### What is being asked:
When you transcribe the data below, reproduce every line exactly and leave each picture out.

(Consecutive indoor room images)
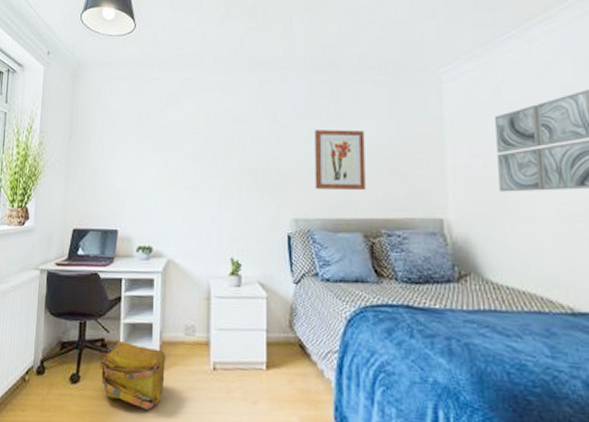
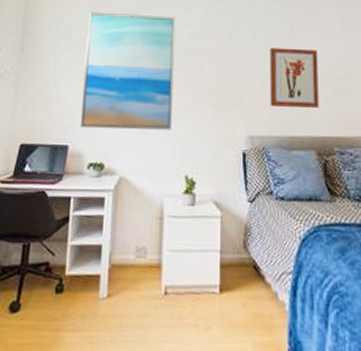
backpack: present [99,341,166,410] -> none [42,265,115,340]
wall art: none [128,99,219,214] -> present [79,12,176,130]

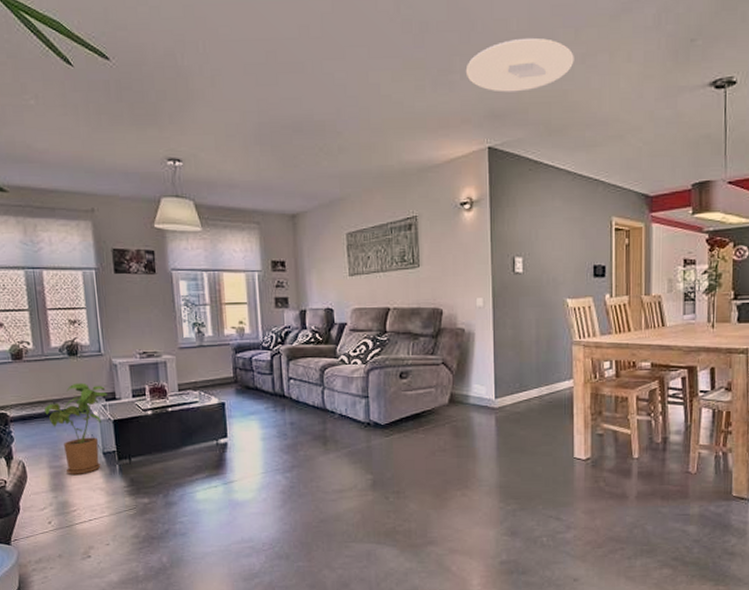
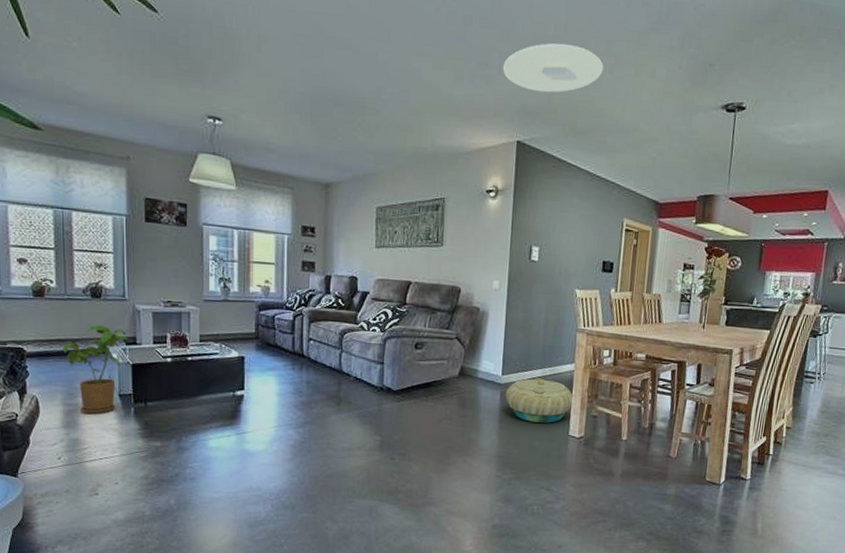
basket: none [501,398,575,447] -> present [506,377,574,423]

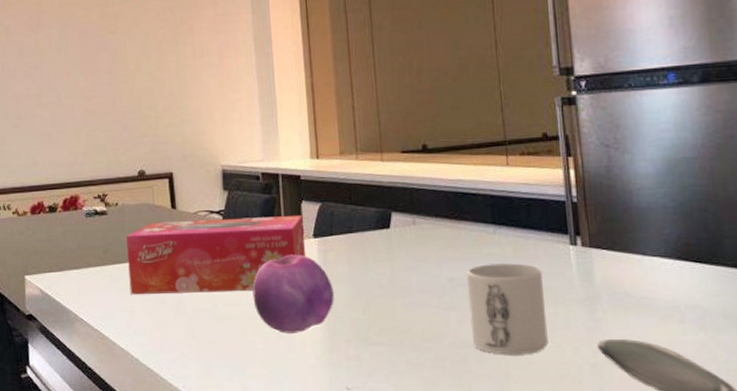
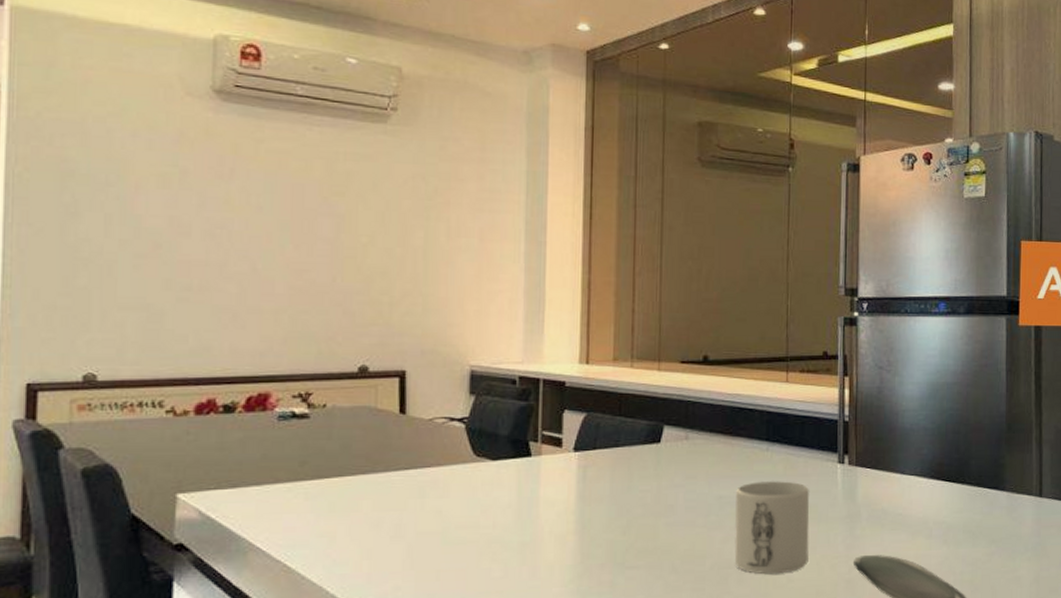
tissue box: present [126,216,306,295] -> none [332,427,564,518]
fruit: present [252,254,334,333] -> none [494,470,591,559]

### Solution for this exercise:
backpack: present [99,341,166,410] -> none [42,265,115,340]
wall art: none [128,99,219,214] -> present [79,12,176,130]

basket: none [501,398,575,447] -> present [506,377,574,423]

tissue box: present [126,216,306,295] -> none [332,427,564,518]
fruit: present [252,254,334,333] -> none [494,470,591,559]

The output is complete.